Все засмеялись, кроме, конечно, Спирьки.

Этот неожиданный смех будто снял с плеч какой-то груз, не так стало уныло. А Артемка еще больше взбодрил и Проньку, и Спирьку.

— Нам бы, хлопцы, надо устроить что-нибудь белякам, все помощь партизанам...

Пронька, словно его пружиной скинуло с лавки, забегал, тряся рыжими космами.

— Вот правильно, вот верно! Как это я раньше не додумался? Факт, надо пакость им сделать. Да такую, чтоб долго чухались! — Остановился перед Артемкой.— Если этого... твоего Бубнова или Гришаню хлопнуть, а?

У Артемки глаза загорелись:

— Это бы здорово!

— Или бы мельницу спалить? — вмешался Спирька, вспомнив, что Пашка Суховерхов отказался от этой затеи, струсил наверное.— Давай мельницу спалим? Вот покрутятся!

Настенька, которая сидела молча и только глаза переводила с одного на другого, встрепенулась:

— Кто покрутится?

— Ну, эти... враги всякие.

Настенька качнула головой:

— А наши, сельские, где потом хлеб молоть будут?

Спирька растерянно глянул на Настеньку:

— Мельница-то купецкая? А мы против богатеев, значит...

Но Пронька перебил Спирьку:

— Слушай, ты, лучше помолчи, коли голова не работает.

Спирька обидчиво засопел, отвернулся к окну. А Настенька, вспугнутая такими страшными разговорами, заговорила вдруг торопливо, горячо:

— Ребята, не надо бы... Что мы сможем сделать? А солдаты поймают — убьют. Да и Тема больной еще, слабый... Не надо.

Пронька грозно глянул на Настеньку:

— Как это не надо? Наоборот даже, надо! Верно, Артемка?

Артемка не ответил, потому что Настенька, встав, заявила :

— Ты у него не спрашивай! Ему не до того. И сам утихомирься. Дело-то не шуточное: взять и убить человека. — И повернула к Артемке тревожные глаза: — Не слушай его, Тема. У Проньки вечно в голове вихрит.

Артемка засмеялся:

— Ты не пугайся. Я почти здоров. А Пронька дело говорит. Не будем же мы сидеть, как мыши, когда беляки на наших прут. Нельзя. Спросит Колядо: «Чем вы, хлопцы, помогли нам в трудный час?» А мы что скажем? Нет. Надо помогать нашим.

Настенька вздохнула. Смелый он, Артемка. Серьезный. Не похожий ни на Проньку, ни на Спирьку. Никого, пожалуй, не боится. Вспомнила тот день, когда с боем вошел Артемкин отряд «Красных орлов» в Тюменцево, когда впервые увидела Артемку в кожанке, в папахе с красной лентой, с оружием. Она и растерялась и обрадовалась тогда — очень незнакомым и важным показался он Настеньке.

А когда командир Колядо при всем народе, что собрался в избе Каревых, обнял Артемку, радость жаром обдала, а в сердце появилась такая гордость, будто не Артемку, а ее похвалил командир за боевые подвиги. Значит, Артемка в самом деле храбрый и сильный. Смелее всех. Даже Проньки.

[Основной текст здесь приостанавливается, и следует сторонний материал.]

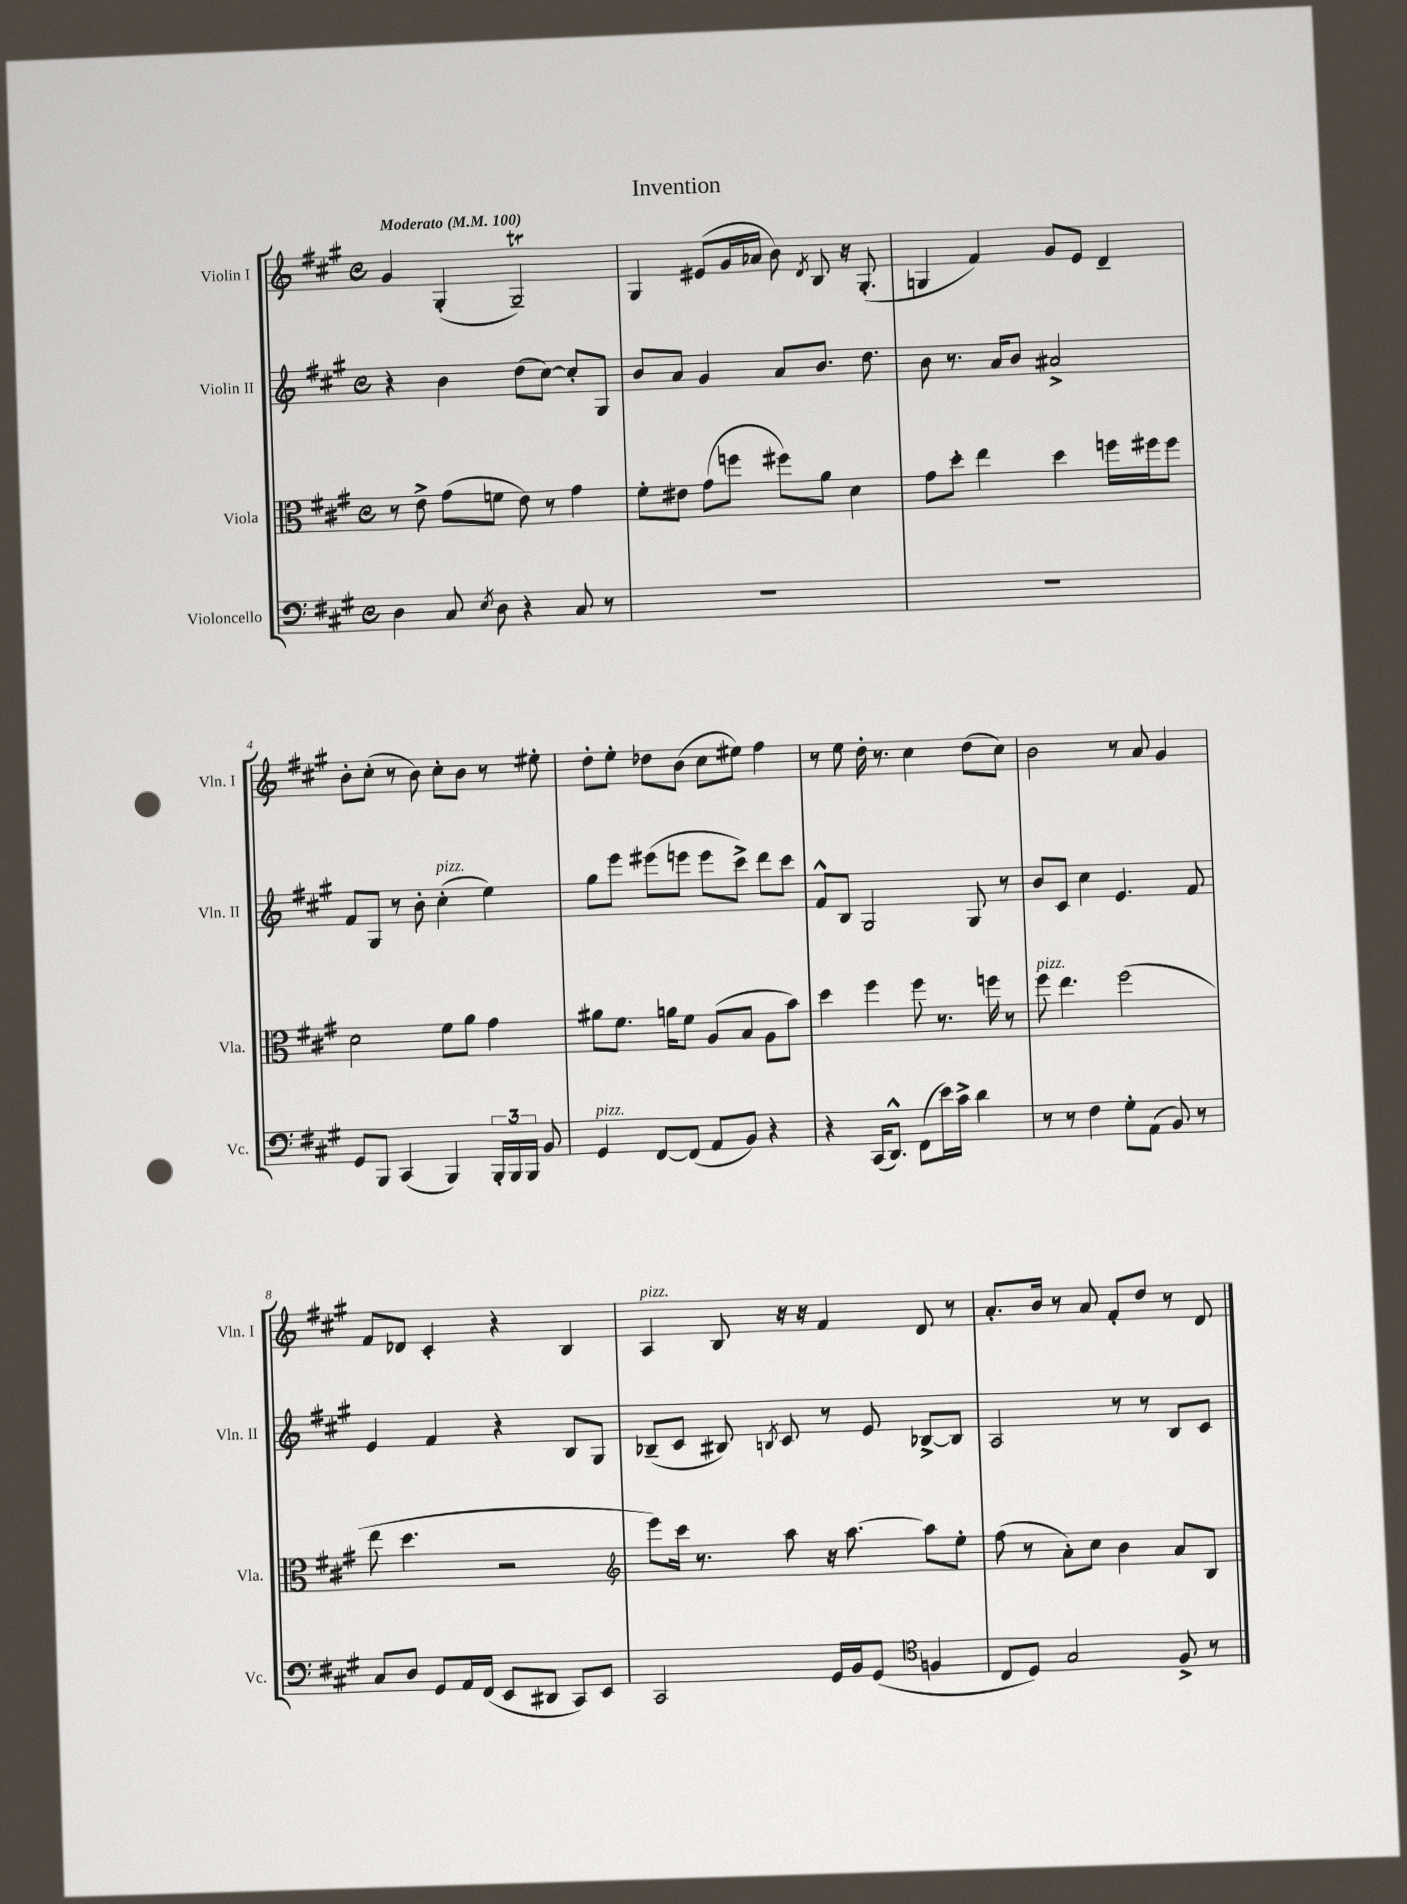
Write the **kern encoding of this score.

**kern	**kern	**kern	**kern
*staff4	*staff3	*staff2	*staff1
*clefF4	*clefC3	*clefG2	*clefG2
*k[f#c#g#]	*k[f#c#g#]	*k[f#c#g#]	*k[f#c#g#]
*M4/4	*M4/4	*M4/4	*M4/4
*met(c)	*met(c)	*met(c)	*met(c)
*MM100	*MM100	*MM100	*MM100
4D	8r	4r	4g#
.	8e^	.	.
8C#	(8g#	4b	(4G#'
8qE	.	.	.
8D	8f	.	.
4r	8e)	(8dd	2G#~)
.	8r	[8cc#)	.
8C#	4g#	8cc#']	.
8r	.	8G#	.
=	=	=	=
1r	8f#'	8b	4G#
.	8e#	8a	.
.	(8g#	4g#	(8e#
.	8ff	.	16g#
.	.	.	16a-
.	8ff#)	8a	8b)
.	.	.	8qd
.	8a	8.b	8B
.	4d	.	16r
.	.	8.dd	(8.G#'
=	=	=	=
1r	8g#	8b	4G
.	8dd'	8.r	.
.	4ee	.	4f#)
.	.	16a	.
.	.	8b	.
.	4dd	2a#^	8g#
.	.	.	8e
.	16ff	.	4d~
.	16ff#	.	.
.	8ff#	.	.
=	=	=	=
8GG#	2d	8f#	8b'
8BBB	.	8G#	(8cc#'
(4CC#	.	8r	8r
.	.	8b'	8b)
4BBB)	8f#	(4cc#'	8cc#'
.	8a	.	8b
24BBB'	4g#	4ee)	8r
24BBB	.	.	.
24BBB	.	.	.
8BB	.	.	8ee#'
=	=	=	=
4GG#	8a#	8gg#	8dd'
.	8.f#	8eee	8ee'
[8FF#	.	(8eee#	8dd-
.	16a	.	.
(8FF#]	8f#	8eee	(8b
8AA	(8A	8eee	8cc#
8BB)	8B	8ccc#^)	8ee#)
4r	8A	8ddd	4ff#
.	8b)	8ccc#	.
=	=	=	=
4r	4dd	8f#^^	8r
.	.	8B	8ee
(16CC#	4ff#	2G#	16dd'
8.DD^^)	.	.	8.r
(8FF#	8ff#	.	4cc#
16e)	8.r	.	.
16c#^	.	.	.
4d	.	8G#	(8dd
.	16ff	.	.
.	8r	8r	8cc#)
=	=	=	=
8r	8ff#	8b	2b
8r	4.ee	8c#	.
4F#	.	4cc#	.
8G#'	(2ff#	4.e	8r
(8AA	.	.	8a
8BB)	.	.	4g#
8r	.	8f#	.
=	=	=	=
8C#	8ee	4e	8f#
8D	4.dd	.	8d-
8GG#	.	4f#	4c#'
16AA	.	.	.
(16FF#	.	.	.
8EE	2r	4r	4r
8DD#	.	.	.
8CC#)	.	8B	4B
8EE	.	8G#	.
=	=	=	=
*	*clefG2	*	*
2CC#	8eee)	(8B-~	4A
.	16ccc#	8c#	.
.	8.r	.	.
.	.	8B#)	8B
.	.	8qB	.
.	8aa	8c#	16r
.	.	.	16r
16GG#	16r	8r	4f#
16BB	[8.aa	.	.
(8GG#	.	8e	.
*clefC4	*	*	*
4F	8aa]	[8B-^	8d
.	8ee'	8B-]	8r
=	=	=	=
8C#	(8ff#	2A	8.a'
8D)	8r	.	.
.	.	.	16b
2G#	8a')	.	8r
.	8cc#	.	8a
.	4b	8r	8f#'
.	.	8r	8dd
8F#^	8a	8B	8r
8r	8B	8c#	8d
==	==	==	==
*-	*-	*-	*-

Смотрит Настенька на Артемку, на его белесую голову, на нос-лапоток и глаза становятся ласковыми, теплыми.

— ...Так и решим,— доносится до Настеньки Артемкин голос.

А что ребята решили, она прослушала. Улыбнулась, спокойно подумала: «Коли взялся Тема за дело — все будет хорошо. Военный он».

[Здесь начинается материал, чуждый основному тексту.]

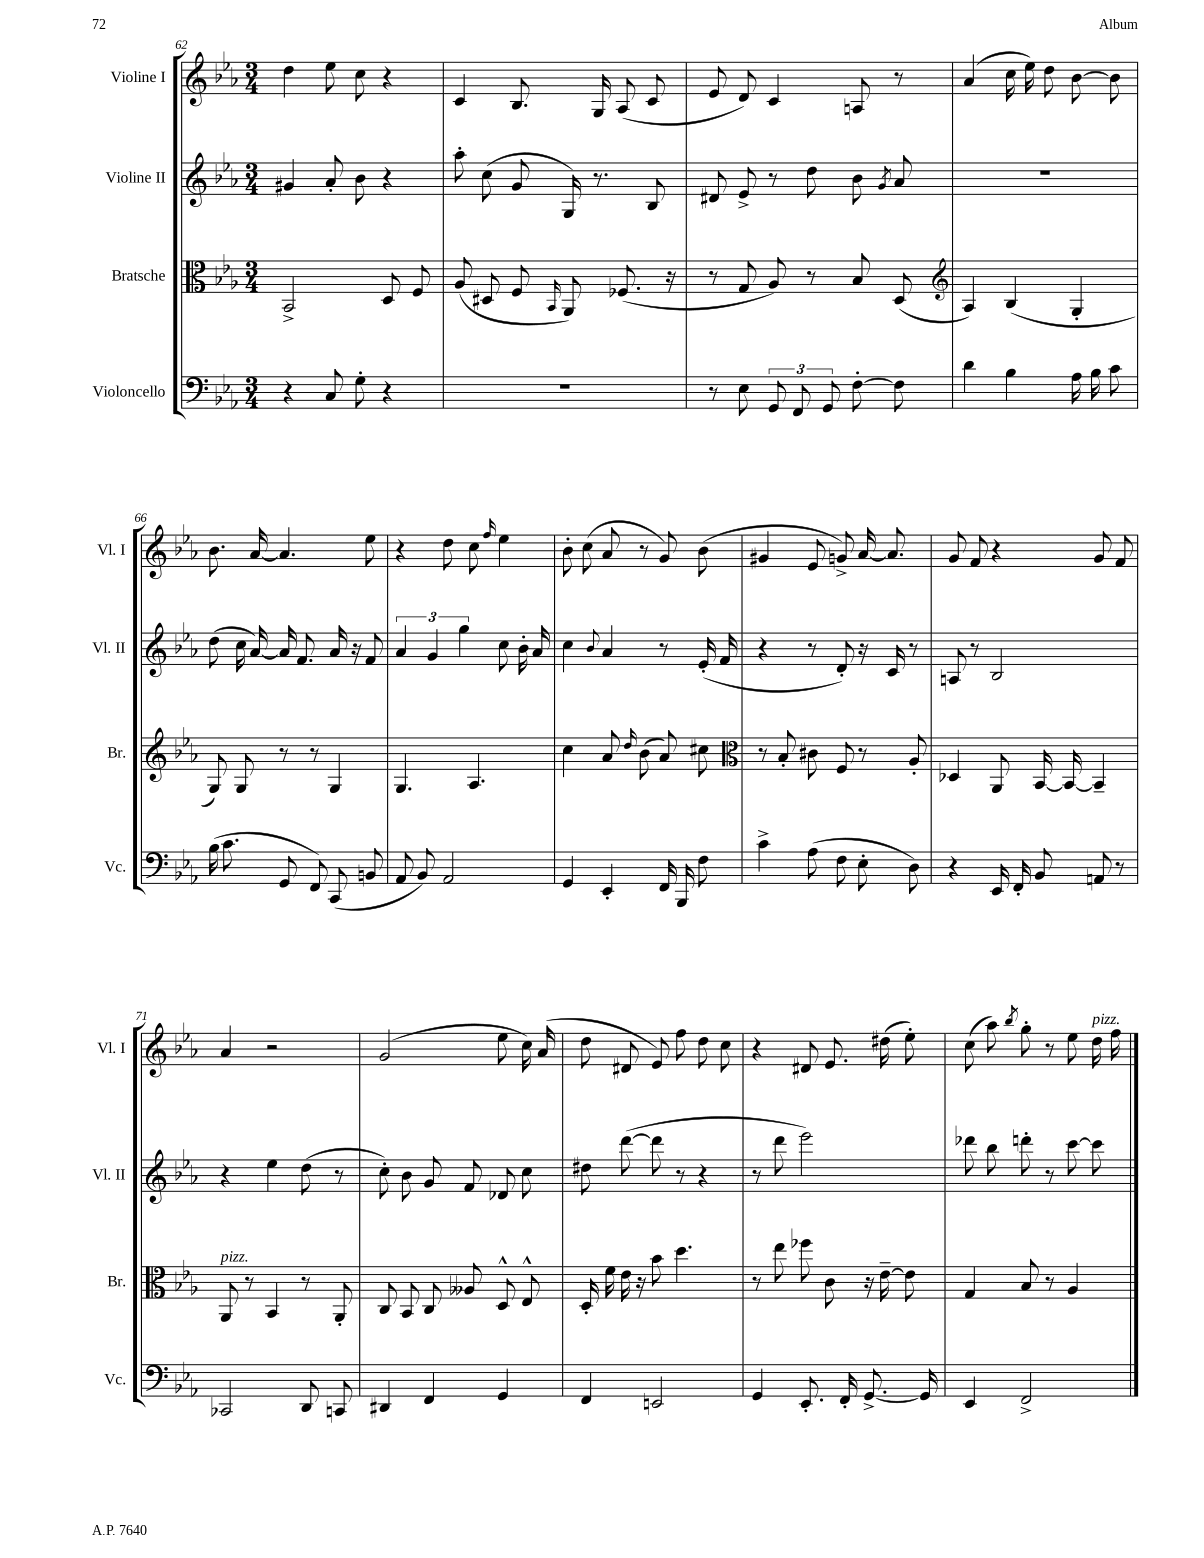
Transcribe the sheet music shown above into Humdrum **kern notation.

Спирька собрался уходить. Встала и Настенька. Артемка подошел к ней.

— Позови бабушку. Пусть придет. Соскучился...— И к Проньке:—Ты, Пронька, не беспокойся — никто не заметит. Ночью Настенька приведет ее. А?

Настенька, пряча глаза, отвернулась к окну. А Пронька лихорадочно думал, что же ответить Артемке. Пока думал, вклинился Спирька:

— Какую бабушку?

— Вот здорово! Мою!

— Да ты что? Ведь ее зарубили каратели.

Сказал и осекся, увидев страшное Пронькино лицо, холодные глаза Настеньки и окаменевшего Артемку.

— Я... Ты...— залепетал Спирька, поняв, что он наделал.— Я думал, что ты знаешь.... Я не хотел... Вот крест святой — не хотел... Я, Артемка, не знал...

— Пошел отсюда! — заорал Пронька.— Убью!

Спирьку словно сквозняком выкинуло из избы.

Артемка тяжело сел на лавку. Настенька рядом, говорила что-то успокаивающее, но он ничего не слышал: неожиданное горе оглушило, захлестнуло, словно удавкой. Молчаливый, недвижный, он долго сидел так, потом встал, глухо сказал Проньке:

— Достань браунинг.

Пронька сунул руку в небольшую отдушину в углу пола, вынул сверток.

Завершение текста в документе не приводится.